Judith D. Freyer, Executive Vice President and Chief Investment Officer, reviewed the 2018 year-to-date performance of 1.0 percent within the framework of global economic and political events. The Balanced Investment Portfolio exceeded the return of the Asset Mix Policy Benchmark year-to-date and for the one, three, five, 10, 15, and 20 years ended May 31, 2018. The policy benchmark assumes passive management of the portfolio using index funds. The portfolio also exceeded the 6 percent Pension Plan actuarial assumption for the one, three, five, 10, 15, and 20 years ended May 31, 2018.
The Balanced Investment Portfolio is the investment fund for the Pension Plan, Death and Disability Plan, Endowment Fund, and Assistance Program as well as for restricted gifts made to the Board of Pensions. On May 31, 2018, the portfolio had a market value of $9.5 billion.
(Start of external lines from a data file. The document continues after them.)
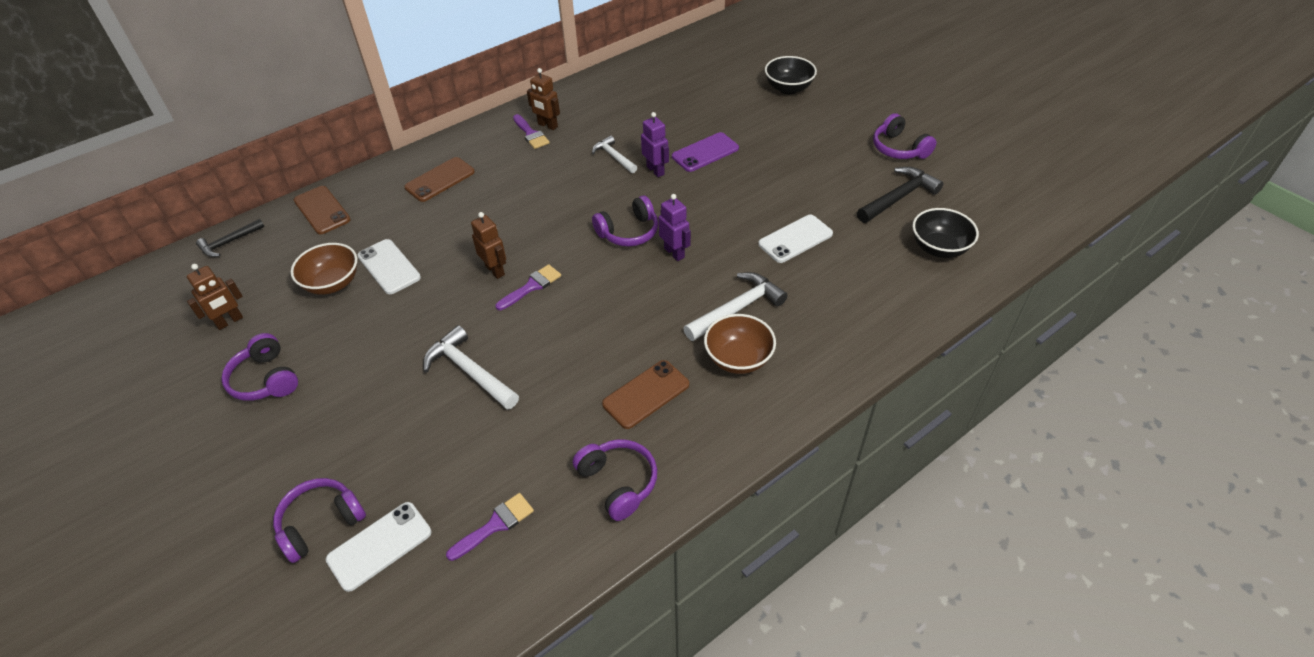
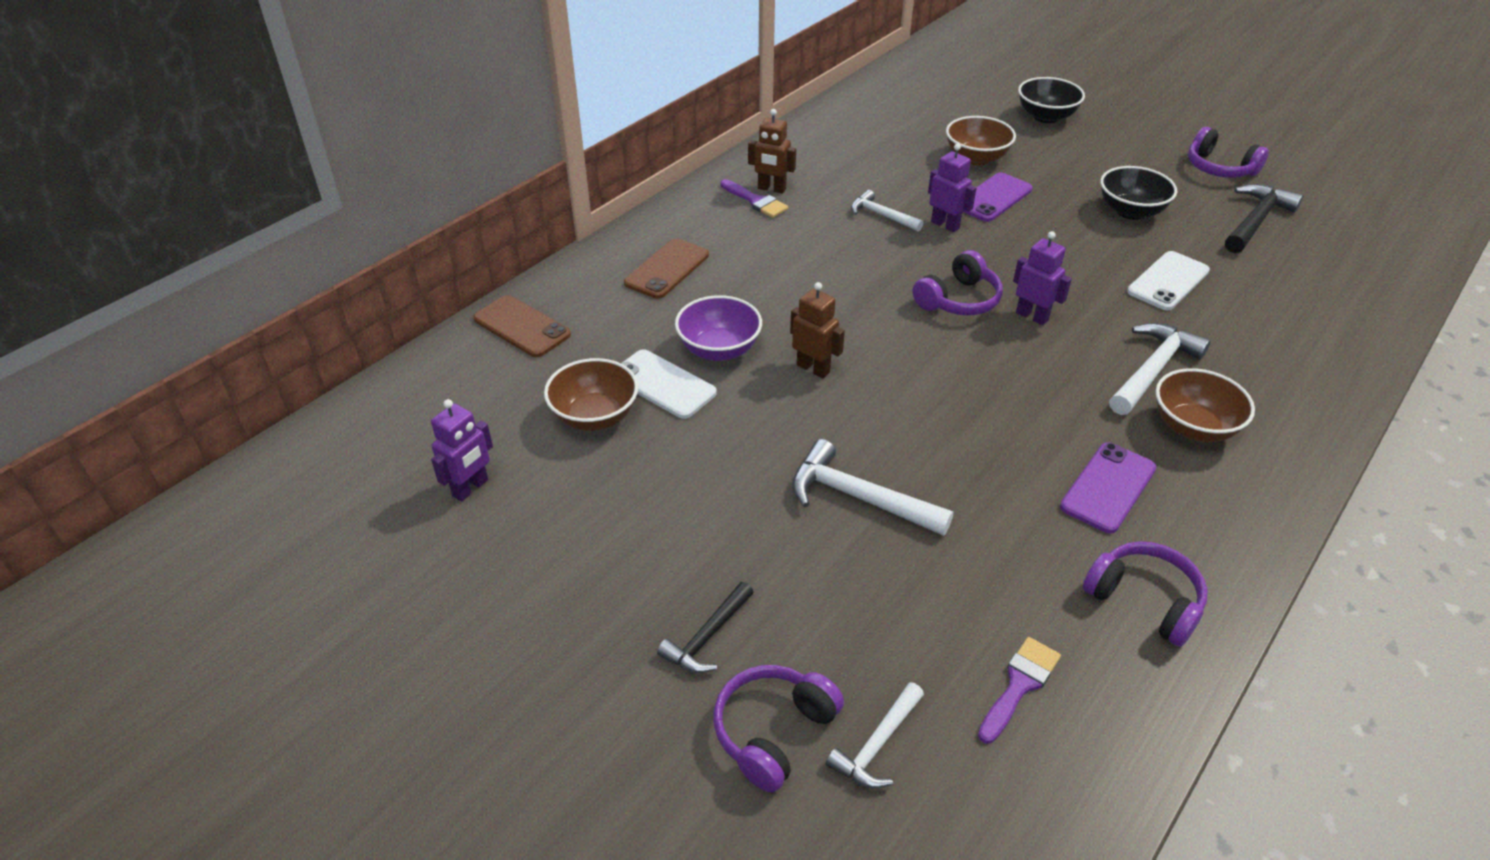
camera: 15 degrees left, 5 degrees down
brown robot [187,264,243,330] -> purple robot [431,399,493,502]
black hammer [196,219,265,257] -> black hammer moved to [657,582,754,673]
purple headphones [221,333,298,401] -> none
white phone [326,502,431,592] -> white hammer [826,682,924,789]
purple brush [495,264,561,310] -> none
brown phone [602,360,689,429] -> purple phone [1060,442,1156,533]
black bowl [912,208,979,258] -> black bowl moved to [1100,166,1177,220]
none -> purple bowl [675,295,762,361]
none -> brown bowl [946,116,1016,165]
The Directors approved the creation of Assistance Program grants to make whole, from a survivor's benefit perspective, same-gender spouses or partners who were in legally recognized marriages, civil unions, or other legally recognized relationships conveying inheritance benefits with Pension Plan members who died before 2013.
This action acknowledges that if the Presbyterian Church (U.S.A.) had recognized these legal relationships at the time of plan members' deaths, surviving spouses and partners would have been entitled to survivors' benefits under the Pension Plan.
The Directors committed $45,000 from the Assistance Program to fund one-half of the expected commitment necessary for these grants, challenging the Presbyterian Mission Agency and the Office of the General Assembly [collectively, the Presbyterian Church (U.S.A.), A Corp.] to take action recognizing the responsibility of the PC(USA) in creating this circumstance and, in recognition of that responsibility, to fund the other half of the expected commitment in the amount of $45,000.
The Board of Pensions expressed appreciation for the collaboration with the Covenant Network of Presbyterians and More Light Presbyterians in helping to identify eligible individuals.
The Directors reaffirmed the designation of the following advisers:
They also engaged Deloitte & Touche LLP as external auditors and Protiviti as internal auditors.
Nine new Directors, bringing diverse demographic backgrounds and professional expertise to their roles, were welcomed at the July 2018 meeting of the Board of Directors and assigned or elected to serve on the committees indicated:
|Gordon C. Enderle||Madison, Wisconsin||Audit and Compliance |
|George Hauptfuhrer||Atlanta, Georgia||Board Development and Governance*|
|Andrew Junkin||Superior, Colorado||Assistance and Church Engagement|
|C. William Keith||Charlotte, North Carolina||Audit and Compliance|
|Cindy Levering||Baltimore, Maryland||Board Development and Governance*|
|Larry I. Palmer||Richmond, Virginia||Assistance and Church Enagement|
|The Reverend Stan Reid, M.D.||Greenville, South Carolina||Board Development and Governance*|
|The Reverend Fernando Rodriguez||Bloomfield Hills, Michigan||Assistance and Church Engagement|
|Joshua Power Stevens||Walnut Creek, California||Audit and Compliance|
|*elected to serve on this committee by the Board of Directors |
Elected by the 223rd General Assembly (2018), the new Directors replace members of the outgoing Class of 2018, whose terms expired at the conclusion of the 223rd General Assembly (see Spring 2018 Board Bulletin).